Osteoarcheologists from York and Durham University worked on the Assemblage but only 22 of the 154 people found could be positively identified.

A team of volunteers decided to investigate the human stories behind the people in the Fewston Assemblage – known and unknown – which uncovered the life stories of Elizabeth Dibb and George Lister.

Sally, who worked on Elizabeth Dibb’s timeline, said it had been a fascinating project.

Through a grant from the Liz and Terry Bramall Foundation, facial reconstructions of the two former Washburn residents were created by The Facelab at Liverpool John Moores University, the team who worked on the likeness of Richard III.

Sally said everyone involved in the project wanted to remember the 132 individuals in the Assemblage whose names they could not discover.

“A team of stitching volunteers has created a hanging made up of 154 squares. Each square and the thread used are coloured to show age and gender as well as having an individual emblem for each person.”

The Fewston Assemblage was reburied in the churchyard and a Service of Commemoration was attended by nearly 150 people, including more than 40 living descendants of the 22 identified individuals.

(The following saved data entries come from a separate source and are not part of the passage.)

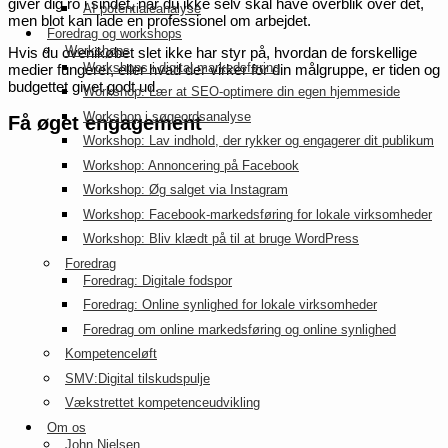
giver dig ro i sindet, når du ikke selv skal have overblik over det,
AI potentialeanalyse
men blot kan lade en professionel om arbejdet.
Foredrag og workshops
Workshops
Hvis du ovenikøbet slet ikke har styr på, hvordan de forskellige
Workshops i digital markedsføring
medier fungerer, eller hvad der virker for din målgruppe, er tiden og
budgettet givet godt ud.
Workshop: Lær at SEO-optimere din egen hjemmeside
Workshop i søgeordsanalyse
Få øget engagement
Workshop: Lav indhold, der rykker og engagerer dit publikum
Workshop: Annoncering på Facebook
Workshop: Øg salget via Instagram
Workshop: Facebook-markedsføring for lokale virksomheder
Workshop: Bliv klædt på til at bruge WordPress
Foredrag
Foredrag: Digitale fodspor
Foredrag: Online synlighed for lokale virksomheder
Foredrag om online markedsføring og online synlighed
Kompetenceløft
SMV:Digital tilskudspulje
Vækstrettet kompetenceudvikling
Om os
John Nielsen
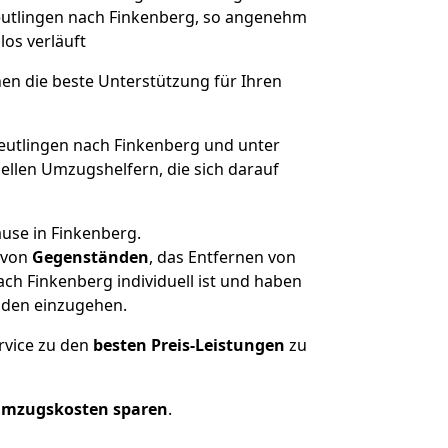
Reutlingen nach Finkenberg, so angenehm
los verläuft
nen die beste Unterstützung für Ihren
utlingen nach Finkenberg und unter
llen Umzugshelfern, die sich darauf
use in Finkenberg.
von
Gegenständen
, das Entfernen von
ch Finkenberg individuell ist und haben
nden einzugehen.
rvice zu den
besten Preis-Leistungen
zu
Umzugskosten sparen
.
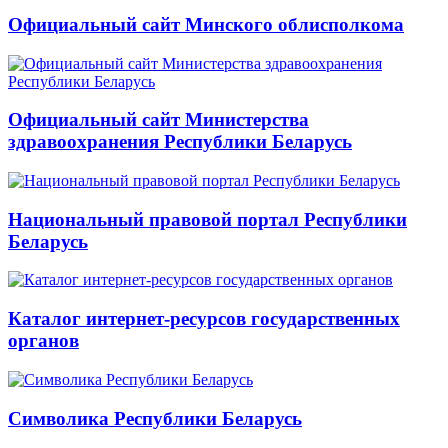
Официальный сайт Минского облисполкома
Официальный сайт Министерства
здравоохранения Республики Беларусь
Национальный правовой портал Республики
Беларусь
Каталог интернет-ресурсов государственных
органов
Символика Республики Беларусь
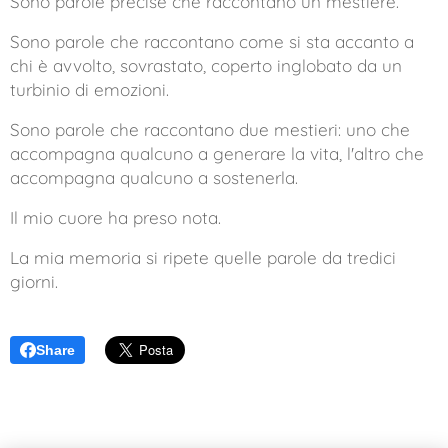
Sono parole precise che raccontano un mestiere.
Sono parole che raccontano come si sta accanto a
chi è avvolto, sovrastato, coperto inglobato da un
turbinio di emozioni.
Sono parole che raccontano due mestieri: uno che
accompagna qualcuno a generare la vita, l'altro che
accompagna qualcuno a sostenerla.
Il mio cuore ha preso nota.
La mia memoria si ripete quelle parole da tredici
giorni.
Share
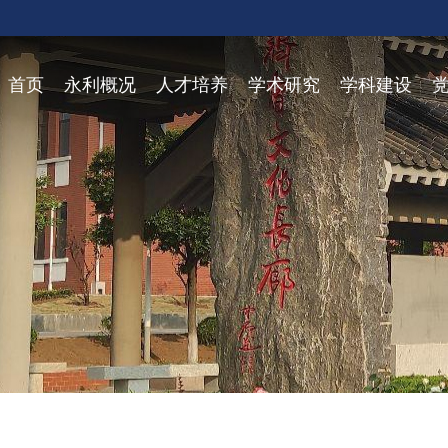
永利y23455官网
首页
永利概况
人才培养
学术研究
学科建设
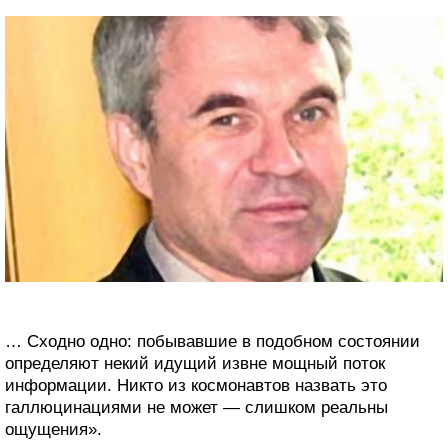
… Сходно одно: побывавшие в подобном состоянии
определяют некий идущий извне мощный поток
информации. Никто из космонавтов назвать это
галлюцинациями не может — слишком реальны
ощущения».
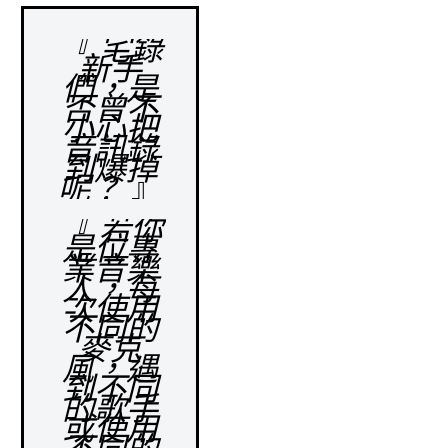
『 宅錄
新手
們，是
否曾不
小心把
音訊錄
到爆掉
呢？
』
『 若你
是位專
業音樂
人，每
次使用
不同的
麥克
風，遇
到不同
的歌手
或使用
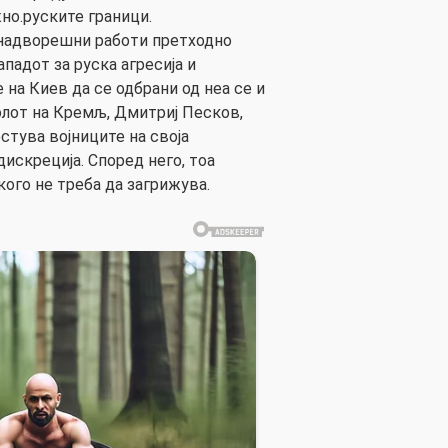
но.руските граници.
надворешни работи претходно
ападот за руска агресија и
на Киев да се одбрани од неа се и
лот на Кремљ, Дмитриј Песков,
естува војниците на своја
дискреција. Според него, тоа
кого не треба да загрижува.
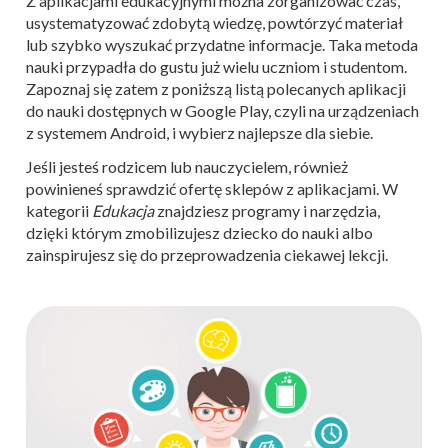
Z aplikacjami edukacyjnymi można zorganizować czas,
usystematyzować zdobytą wiedzę, powtórzyć materiał
lub szybko wyszukać przydatne informacje. Taka metoda
nauki przypadła do gustu już wielu uczniom i studentom.
Zapoznaj się zatem z poniższą listą polecanych aplikacji
do nauki dostępnych w Google Play, czyli na urządzeniach
z systemem Android, i wybierz najlepsze dla siebie.
Jeśli jesteś rodzicem lub nauczycielem, również
powinieneś sprawdzić ofertę sklepów z aplikacjami. W
kategorii
Edukacja
znajdziesz programy i narzędzia,
dzięki którym zmobilizujesz dziecko do nauki albo
zainspirujesz się do przeprowadzenia ciekawej lekcji.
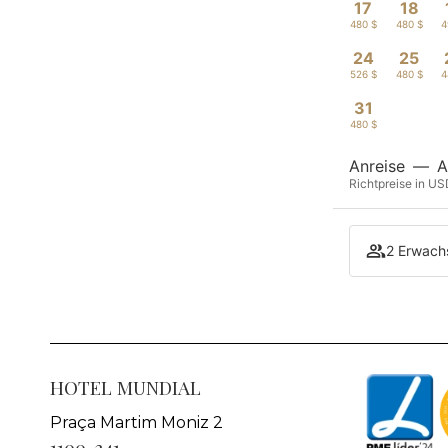
17
18
480 $
480 $
4
24
25
526 $
480 $
4
31
480 $
Anreise
—
A
Richtpreise in US
2 Erwach
HOTEL MUNDIAL
Praça Martim Moniz 2
1100-341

A permanent exhibition on the Fewston Assemblage is housed in the lobby at Washburn Heritage Centre and includes the facial reconstructions of George Lister and Elizabeth Dibb.

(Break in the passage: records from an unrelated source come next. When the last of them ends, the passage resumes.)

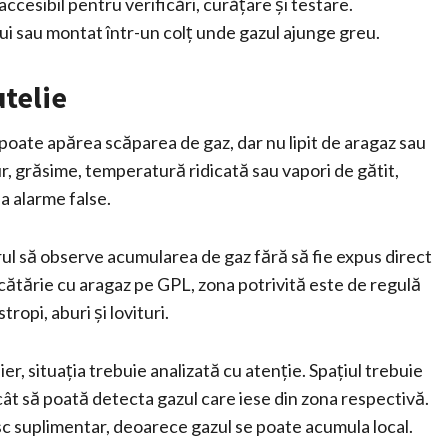
ccesibil pentru verificări, curățare și testare.
ui sau montat într-un colț unde gazul ajunge greu.
utelie
ate apărea scăparea de gaz, dar nu lipit de aragaz sau
r, grăsime, temperatură ridicată sau vapori de gătit,
a alarme false.
rul să observe acumularea de gaz fără să fie expus direct
bucătărie cu aragaz pe GPL, zona potrivită este de regulă
ropi, aburi și lovituri.
r, situația trebuie analizată cu atenție. Spațiul trebuie
ncât să poată detecta gazul care iese din zona respectivă.
isc suplimentar, deoarece gazul se poate acumula local.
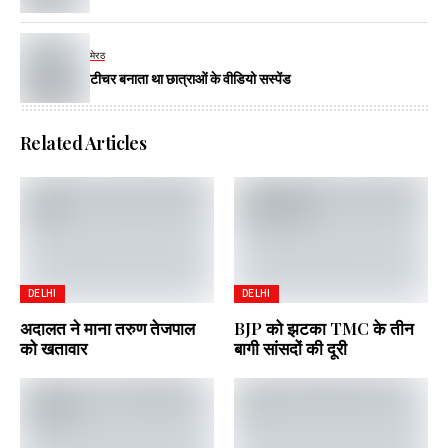
मेरठ
टीचर बनाता था छात्राओं के वीडियो सस्पेंड
Related Articles
DELHI
DELHI
अदालत ने माना तरुण तेजपाल
BJP को झटका TMC के तीन
को खतावार
बागी सांसदों की दूरी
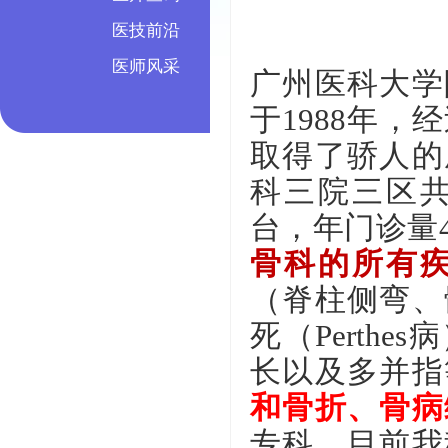
医技前沿
医师风采
广州医科大学
于1988年
取得了骄人的
科三院三区共
台，年门诊量4
骨科的所有
（脊柱侧弯、
死（Perth
长以及多并指
和骨折、骨病
专科。目前我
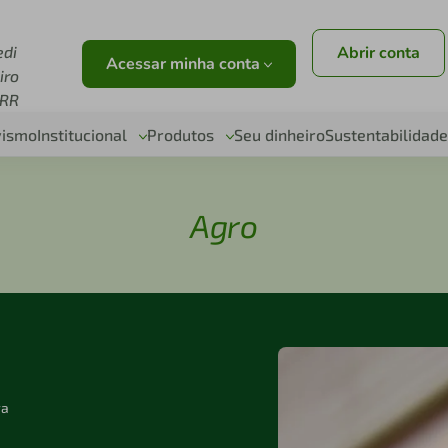
edi
Abrir conta
Acessar minha conta
iro
RR
vismo
Institucional
Produtos
Seu dinheiro
Sustentabilidade
Agro
ra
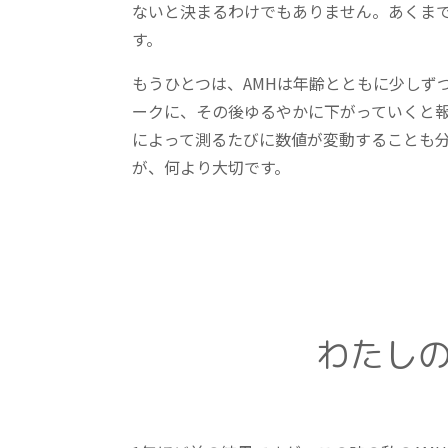
ないと決まるわけでもありません。あくま
す。
もうひとつは、AMHは年齢とともに少しず
ークに、その後ゆるやかに下がっていくと報告され
によって測るたびに数値が変動することも
が、何より大切です。
わたしの結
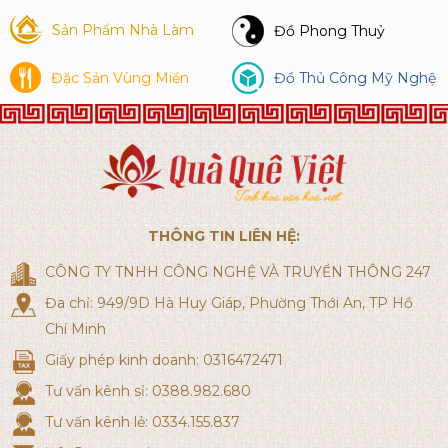
Sản Phẩm Nhà Làm
Đồ Phong Thuỷ
Đặc Sản Vùng Miền
Đồ Thủ Công Mỹ Nghệ
THÔNG TIN LIÊN HỆ:
CÔNG TY TNHH CÔNG NGHỆ VÀ TRUYỀN THÔNG 247
Đa chỉ: 949/9D Hà Huy Giáp, Phường Thới An, TP Hồ
Chí Minh
Giấy phép kinh doanh: 0316472471
Tư vấn kênh sỉ: 0388.982.680
Tư vấn kênh lẻ: 0334.155.837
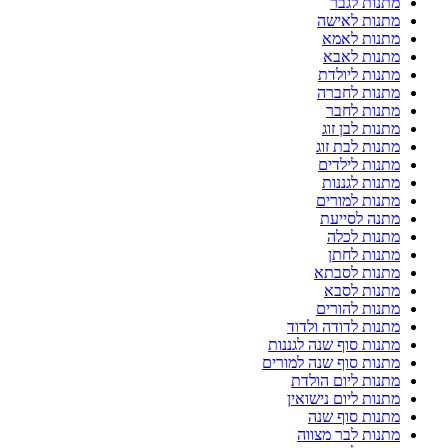
מתנות לגבר
מתנות לאישה
מתנות לאמא
מתנות לאבא
מתנות ליולדת
מתנות לחברה
מתנות לחבר
מתנות לבן זוג
מתנות לבת זוג
מתנות לילדים
מתנות לגננות
מתנות למורים
מתנה לסייעת
מתנות לכלה
מתנות לחתן
מתנות לסבתא
מתנות לסבא
מתנות להורים
מתנות לדודה ולדוד
מתנות סוף שנה לגננות
מתנות סוף שנה למורים
מתנות ליום הולדת
מתנות ליום נישואין
מתנות סוף שנה
מתנות לבר מצווה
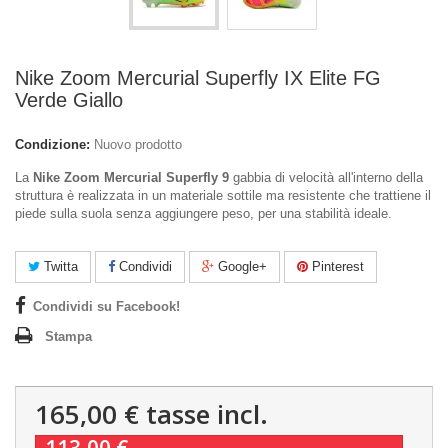
Nike Zoom Mercurial Superfly IX Elite FG
Verde Giallo
Condizione:
Nuovo prodotto
La
Nike Zoom Mercurial Superfly 9
gabbia di velocità all'interno della
struttura è realizzata in un materiale sottile ma resistente che trattiene il
piede sulla suola senza aggiungere peso, per una stabilità ideale.
Twitta
Condividi
Google+
Pinterest
Condividi su Facebook!
Stampa
165,00 €
tasse incl.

The original aim of the project was to promote and celebrate the heritage of the Washburn Valley and that has remained a key aspect of the Centre’s work. “To apply for the funding we really had to think about what we wanted the project to be and put together a sustainable business plan which helped us focus on what we were wanting to provide,” Sally said.

Creating a Washburn Archive was outlined as one of the ways the project would safeguard the heritage of the valley in its Heritage Lottery Fund application.

But Sally said this had proved much harder to do than first anticipated until they appointed professional archivist Gillian Waters. Gillian worked with a team of eight dedicated volunteers led by Deborah Power to get the archive off the ground and keep it updated.

Now holding around 17,000 items, with just over 9,000 catalogued, the archive is used by a growing number of people from across the globe.

The archive is how volunteer Tom Cox first became involved in the centre.

Tom, who lives in Harrogate, is a guided walk leader and looks after the centre’s maintenance. Like many of the volunteers he became involved through a family connection to the area.

“From 1939 my parents lived nearby and over the years had bought postcards of the area.

“When I cleared the house out I found several postcards and then we found more at my aunt’s house in London.

“I had heard about the heritage centre and I thought I would hang on to the postcards to see if they would be interested in them.”

Tom said he was “taken aback” by the centre, which has been described as a “hidden gem”, when he first visited.

Now the postcards are part of the extensive archive, and Tom became part of the growing community of volunteers and members.

Jenny Wilson who is Washburn Heritage Centre’s administrator, said there are currently around 350 members and under normal circumstances would hold a varied events programme open to members and non-members.

“We have a theme and run a series of events including four or five guided walks around the valley which are led by volunteers.

“There are also suppers, which have a wonderful atmosphere, talks and workshops,” Jenny said.